Caminaba Andrea con la cabeza agachada, como una sombra pequeña y triste que se desliza en diagonal por el suelo. La avenida lucía solitaria y oscura, sólo una lámpara, de una luz miserablemente amarillenta y opaca, iluminaba a lo largo de aquel camino.

   Un tipo con un abrigo demasiado elegante para su aspecto yacía sentado en la banqueta a unos pocos metros del poste de luz. Al ver pasar a Andrea, el viejo exclama:

‒Disculpe, ¿puede usted ayudarme?‒.

   Andrea, amable como siempre, se detiene un segundo para contestar:

‒Disculpe, tengo que llegar al metro…‒.

‒Perdone la molestia… ‒Contesta enseguida el extraño‒ pero, en serio necesito ayuda y usted es la única persona que ha pasado por aquí en una hora…‒.

   Andrea, demasiado en confianza para una calle tan oscura, se acerca al tipo, el cual hace a un lado su abrigo para dejar descubierto su pie derecho, horriblemente deformado por una presión excesiva, con el hueso amarillento asomándose por la carne vieja desgarrada por la fractura. Andrea deja escapar un grito de honesto horror, está a punto de desmayarse, pero logra contenerse para sacar el celular de su bolsa y marcar a emergencias con sus dedos temblorosos.

   Un sonidito titubeante, como una interferencia, es la única respuesta que ella recibe al intentar marcar tres veces a emergencias. Camina de un lado a otro, se acerca de nuevo al señor tratando de ignorar la horrible herida, vuelve a marcar, nadie contesta, examina la recepción, todo parece estar en orden. Termina por mandar al diablo su celular y decide probar en el viejo teléfono de monedas de la esquina.

‒Enseguida vuelvo ‒le dice al sujeto herido que le sonríe amablemente como si la fractura no le molestara en lo absoluto.

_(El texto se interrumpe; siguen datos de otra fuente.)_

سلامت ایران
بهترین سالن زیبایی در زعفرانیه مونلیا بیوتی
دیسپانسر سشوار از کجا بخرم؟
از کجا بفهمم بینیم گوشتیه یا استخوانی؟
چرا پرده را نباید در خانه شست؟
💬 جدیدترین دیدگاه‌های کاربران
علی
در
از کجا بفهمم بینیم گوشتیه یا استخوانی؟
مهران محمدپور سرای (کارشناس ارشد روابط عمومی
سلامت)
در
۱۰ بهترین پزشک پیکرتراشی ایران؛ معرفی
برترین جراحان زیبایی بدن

   Andrea corre al teléfono de monedas, solamente para darse cuenta de que el cordón del teléfono está roto, y de hecho el teléfono en general parece llevar años sin funcionar. Regresa corriendo hasta donde está el viejo. No sabe qué más hacer. Voltea hacia ambos lados de la avenida, acaba de notar que no hay un solo vehículo a la vista… 

   Se acerca para tratar de hacer algo con la herida, vence su repugnancia y se agacha para revisar más de cerca, el extraño observa el cuello de Andrea, su piel tersa y palpitante apreciable en el escote de su blusa y, con un movimiento ágil sujeta a Andrea del cuello, pero afloja la mano para deslizarla sobre sus clavículas como saboreando al tacto al sabor de su piel.

   Un movimiento mecánicamente animal por parte de Andrea, hace que se aleje, se enfade, y suelte un golpe con el paraguas de bolso que traía en la mano. El viejo, muy colérico, comienza a gritarle con palabras que poco a poco se acercan más a sonidos guturales inentendibles.

   Andrea llena de rabia da un golpe más sobre la sien del viejo, el cual muy enojado sorpresivamente se pone de pie para intentar golpear a Andrea, pero como si su pie izquierdo fuese una rama seca y frágil, se desploma destrozando su ultima extremidad aparentemente sana.

   Gritos de dolor retumban en los oídos de Andrea que corre despavorida al ver al viejo sobre el suelo, con sus ahora dos pies destrozados, con ese hueso saliendo de la carne arrugada por el tiempo. Andrea corre y llega hasta el metro que está vacío, ella se espanta, reflexiona y se da cuenta de que no ha visto a nadie más que al herido de la avenida desde hace más de dos horas.

   Un silencio perturbador ha terminado de ahogar los gritos del viejo moribundo. Andrea entra al metro, a aquella estación de la línea azul que parece laberinto, y antes de poder encontrar los andenes, de repente, allí, en un rincón, más de cincuenta personas, entre hombres, mujeres, ancianos y niños, la observan, con unos ojos fríos y vacíos.

   Andrea pregunta qué sucede, no recibe respuesta, y de pronto se encuentra huyendo de esas personas que la persiguen. El silencio se impone a lo lejos, pero en el camino de horror que representa aquel largo pasillo por el que Andrea trataba de escapar, jadeos y gritos inarticulados inundan los oídos trastornados de aquella mujer que no sabe qué pasa.

   La alcanzan al llegar a los andenes y comienzan a devorarla lentamente, lo suficiente como para que su corazón ignorante de lo que pasaba sintiera cada célula comunicando dolor por la ferocidad de las mordidas que arrancan la piel suave de sus huesos.